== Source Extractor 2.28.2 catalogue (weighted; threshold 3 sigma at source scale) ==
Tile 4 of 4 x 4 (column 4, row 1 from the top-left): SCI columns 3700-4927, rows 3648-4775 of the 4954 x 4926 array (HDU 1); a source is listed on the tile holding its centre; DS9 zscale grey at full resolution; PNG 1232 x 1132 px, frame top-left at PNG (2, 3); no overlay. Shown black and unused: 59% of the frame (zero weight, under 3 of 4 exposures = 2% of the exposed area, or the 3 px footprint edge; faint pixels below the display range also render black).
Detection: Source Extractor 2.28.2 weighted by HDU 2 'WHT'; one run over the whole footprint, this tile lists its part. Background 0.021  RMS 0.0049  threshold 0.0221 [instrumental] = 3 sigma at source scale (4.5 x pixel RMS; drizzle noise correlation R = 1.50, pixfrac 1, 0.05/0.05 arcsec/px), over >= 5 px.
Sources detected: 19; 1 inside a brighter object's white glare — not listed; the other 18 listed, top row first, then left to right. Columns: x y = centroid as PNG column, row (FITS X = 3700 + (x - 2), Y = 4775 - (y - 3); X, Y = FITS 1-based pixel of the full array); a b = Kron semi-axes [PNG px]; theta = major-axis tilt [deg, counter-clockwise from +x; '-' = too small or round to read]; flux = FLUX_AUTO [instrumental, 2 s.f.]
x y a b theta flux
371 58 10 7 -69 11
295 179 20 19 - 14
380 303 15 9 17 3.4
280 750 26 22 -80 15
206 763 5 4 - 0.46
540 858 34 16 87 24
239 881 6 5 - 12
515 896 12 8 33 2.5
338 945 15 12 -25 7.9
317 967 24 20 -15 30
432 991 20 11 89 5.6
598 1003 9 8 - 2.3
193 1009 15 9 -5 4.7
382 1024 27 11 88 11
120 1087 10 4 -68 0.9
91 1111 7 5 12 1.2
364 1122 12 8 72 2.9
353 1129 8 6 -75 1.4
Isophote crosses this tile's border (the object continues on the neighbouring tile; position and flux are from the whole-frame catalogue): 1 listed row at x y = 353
==================================================
▸ **TASK DESCRIPTION**
Reproduce each of the items above word for word, with nothing added or changed.

▸ **WORKED SOLUTION**
== Source Extractor 2.28.2 catalogue (weighted; threshold 3 sigma at source scale) ==
Tile 4 of 4 x 4 (column 4, row 1 from the top-left): SCI columns 3700-4927, rows 3648-4775 of the 4954 x 4926 array (HDU 1); a source is listed on the tile holding its centre; DS9 zscale grey at full resolution; PNG 1232 x 1132 px, frame top-left at PNG (2, 3); no overlay. Shown black and unused: 59% of the frame (zero weight, under 3 of 4 exposures = 2% of the exposed area, or the 3 px footprint edge; faint pixels below the display range also render black).
Detection: Source Extractor 2.28.2 weighted by HDU 2 'WHT'; one run over the whole footprint, this tile lists its part. Background 0.021  RMS 0.0049  threshold 0.0221 [instrumental] = 3 sigma at source scale (4.5 x pixel RMS; drizzle noise correlation R = 1.50, pixfrac 1, 0.05/0.05 arcsec/px), over >= 5 px.
Sources detected: 19; 1 inside a brighter object's white glare — not listed; the other 18 listed, top row first, then left to right. Columns: x y = centroid as PNG column, row (FITS X = 3700 + (x - 2), Y = 4775 - (y - 3); X, Y = FITS 1-based pixel of the full array); a b = Kron semi-axes [PNG px]; theta = major-axis tilt [deg, counter-clockwise from +x; '-' = too small or round to read]; flux = FLUX_AUTO [instrumental, 2 s.f.]
x y a b theta flux
371 58 10 7 -69 11
295 179 20 19 - 14
380 303 15 9 17 3.4
280 750 26 22 -80 15
206 763 5 4 - 0.46
540 858 34 16 87 24
239 881 6 5 - 12
515 896 12 8 33 2.5
338 945 15 12 -25 7.9
317 967 24 20 -15 30
432 991 20 11 89 5.6
598 1003 9 8 - 2.3
193 1009 15 9 -5 4.7
382 1024 27 11 88 11
120 1087 10 4 -68 0.9
91 1111 7 5 12 1.2
364 1122 12 8 72 2.9
353 1129 8 6 -75 1.4
Isophote crosses this tile's border (the object continues on the neighbouring tile; position and flux are from the whole-frame catalogue): 1 listed row at x y = 353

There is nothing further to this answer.